WHAT THE EXERCISE ASKS ::
Review the material line by line. Identify and copy every line that contains the string "down".

DATASET SECTION ::
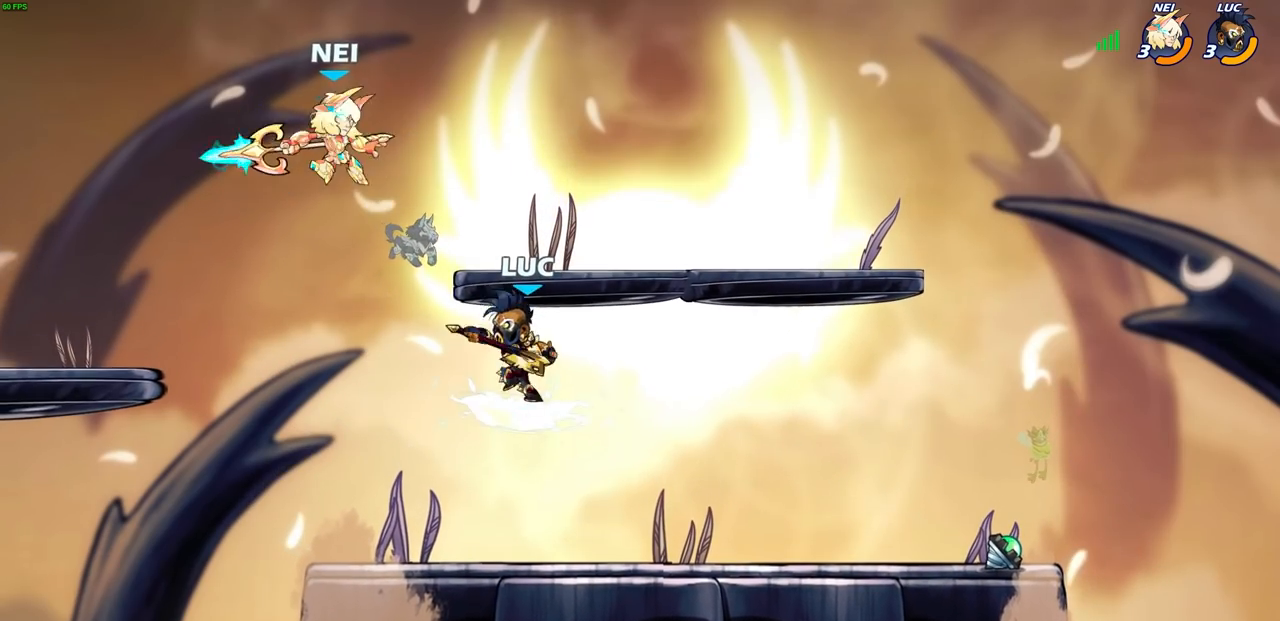
{"buttons": [], "left_stick": "center", "right_stick": "center", "events": []}
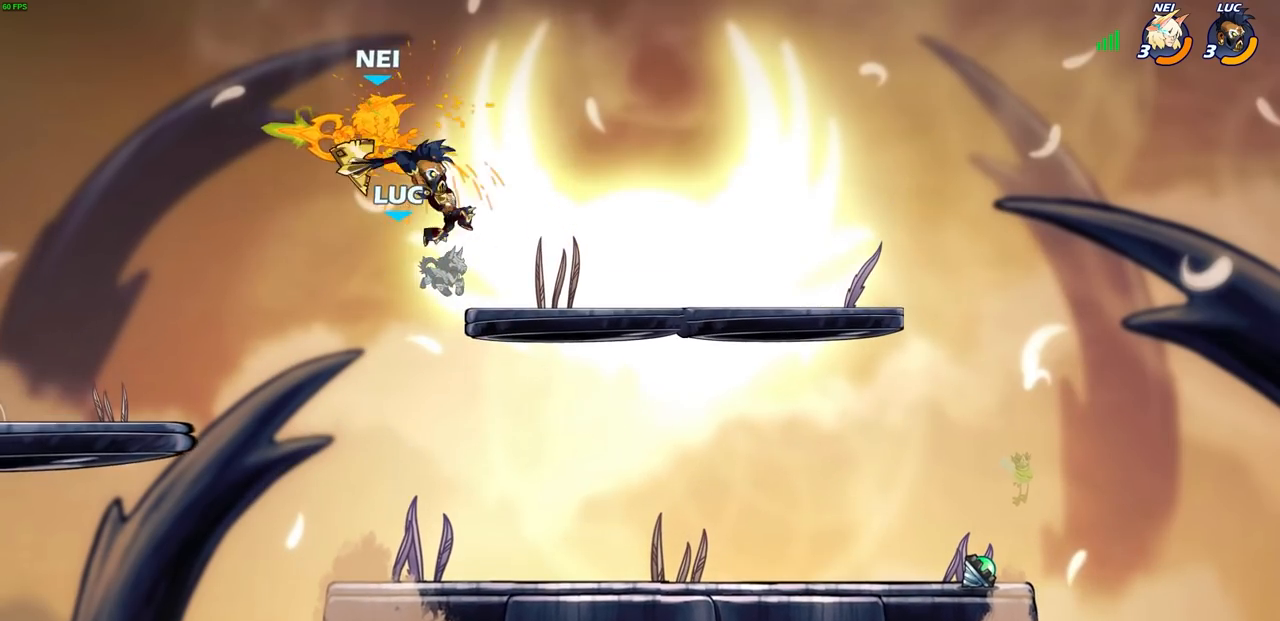
{"buttons": ["R2"], "left_stick": "right", "right_stick": "center", "events": [[250, "left_stick", "right"], [417, "R2", "down"]]}
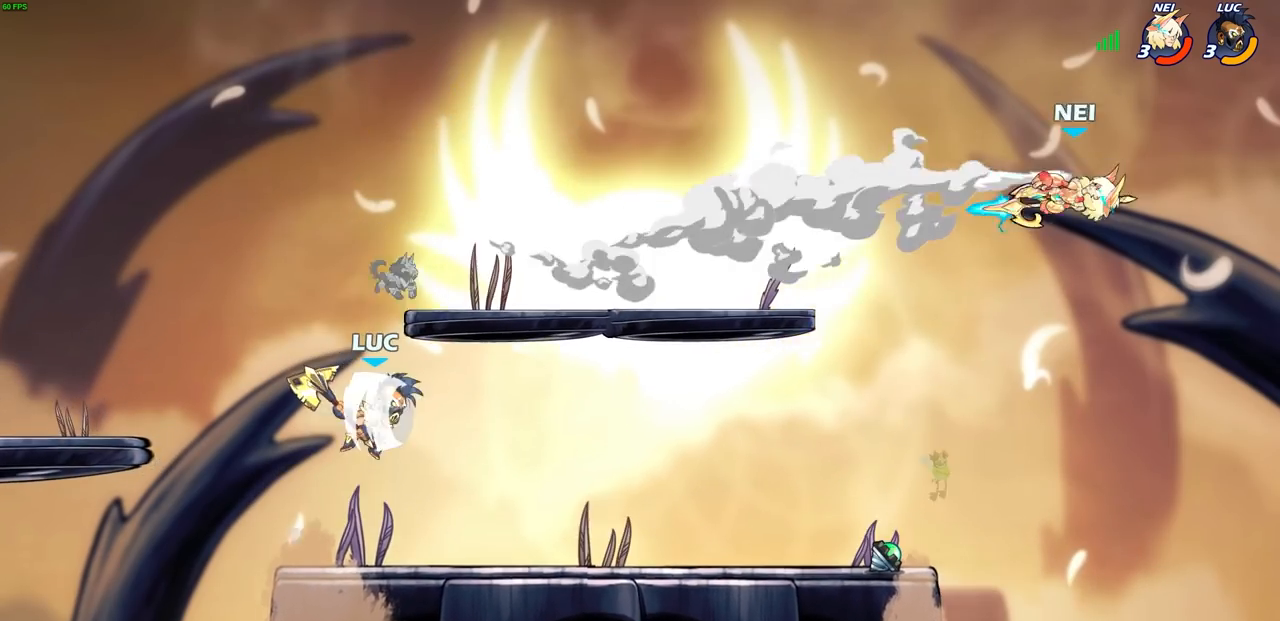
{"buttons": [], "left_stick": "center", "right_stick": "center", "events": [[183, "R2", "up"], [283, "R1", "down"], [333, "R1", "up"], [350, "left_stick", "center"]]}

RESULT ::
{"buttons": ["R2"], "left_stick": "right", "right_stick": "center", "events": [[250, "left_stick", "right"], [417, "R2", "down"]]}
{"buttons": [], "left_stick": "center", "right_stick": "center", "events": [[183, "R2", "up"], [283, "R1", "down"], [333, "R1", "up"], [350, "left_stick", "center"]]}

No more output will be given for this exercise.